Segment Open

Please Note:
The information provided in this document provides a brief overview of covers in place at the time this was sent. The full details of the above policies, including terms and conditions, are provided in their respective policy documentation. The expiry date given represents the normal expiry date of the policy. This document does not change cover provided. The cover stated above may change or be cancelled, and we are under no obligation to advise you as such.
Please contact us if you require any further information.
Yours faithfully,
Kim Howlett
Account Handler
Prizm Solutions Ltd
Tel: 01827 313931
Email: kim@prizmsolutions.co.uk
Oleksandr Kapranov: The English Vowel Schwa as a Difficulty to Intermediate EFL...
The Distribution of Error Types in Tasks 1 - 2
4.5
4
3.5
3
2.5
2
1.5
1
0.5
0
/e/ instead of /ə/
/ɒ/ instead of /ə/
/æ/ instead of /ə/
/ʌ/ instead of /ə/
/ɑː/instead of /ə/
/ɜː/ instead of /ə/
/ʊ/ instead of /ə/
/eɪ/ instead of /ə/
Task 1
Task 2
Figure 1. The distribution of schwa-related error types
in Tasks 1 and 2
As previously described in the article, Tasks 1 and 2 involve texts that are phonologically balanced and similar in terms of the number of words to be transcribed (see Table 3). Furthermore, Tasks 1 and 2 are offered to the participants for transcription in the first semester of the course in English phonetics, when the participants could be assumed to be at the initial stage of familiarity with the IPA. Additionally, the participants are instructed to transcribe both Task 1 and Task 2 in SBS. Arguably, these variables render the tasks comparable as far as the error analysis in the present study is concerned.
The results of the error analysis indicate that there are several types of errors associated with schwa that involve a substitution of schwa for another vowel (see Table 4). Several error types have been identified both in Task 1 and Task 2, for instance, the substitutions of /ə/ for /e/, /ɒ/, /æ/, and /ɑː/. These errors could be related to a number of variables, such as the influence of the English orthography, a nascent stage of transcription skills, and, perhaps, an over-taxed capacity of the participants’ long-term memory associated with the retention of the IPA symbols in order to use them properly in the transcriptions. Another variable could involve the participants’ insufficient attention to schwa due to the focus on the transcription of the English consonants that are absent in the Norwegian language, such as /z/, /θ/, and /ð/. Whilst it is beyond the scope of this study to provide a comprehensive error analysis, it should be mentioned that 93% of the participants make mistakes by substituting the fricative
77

Segment Closed

What you are asked to do » Repeat exactly the lines from the line containing "Figure 1. The" through the end of the listing above; both boundary lines are part of the output.

Solution for this problem »
Figure 1. The distribution of schwa-related error types
in Tasks 1 and 2
As previously described in the article, Tasks 1 and 2 involve texts that are phonologically balanced and similar in terms of the number of words to be transcribed (see Table 3). Furthermore, Tasks 1 and 2 are offered to the participants for transcription in the first semester of the course in English phonetics, when the participants could be assumed to be at the initial stage of familiarity with the IPA. Additionally, the participants are instructed to transcribe both Task 1 and Task 2 in SBS. Arguably, these variables render the tasks comparable as far as the error analysis in the present study is concerned.
The results of the error analysis indicate that there are several types of errors associated with schwa that involve a substitution of schwa for another vowel (see Table 4). Several error types have been identified both in Task 1 and Task 2, for instance, the substitutions of /ə/ for /e/, /ɒ/, /æ/, and /ɑː/. These errors could be related to a number of variables, such as the influence of the English orthography, a nascent stage of transcription skills, and, perhaps, an over-taxed capacity of the participants’ long-term memory associated with the retention of the IPA symbols in order to use them properly in the transcriptions. Another variable could involve the participants’ insufficient attention to schwa due to the focus on the transcription of the English consonants that are absent in the Norwegian language, such as /z/, /θ/, and /ð/. Whilst it is beyond the scope of this study to provide a comprehensive error analysis, it should be mentioned that 93% of the participants make mistakes by substituting the fricative
77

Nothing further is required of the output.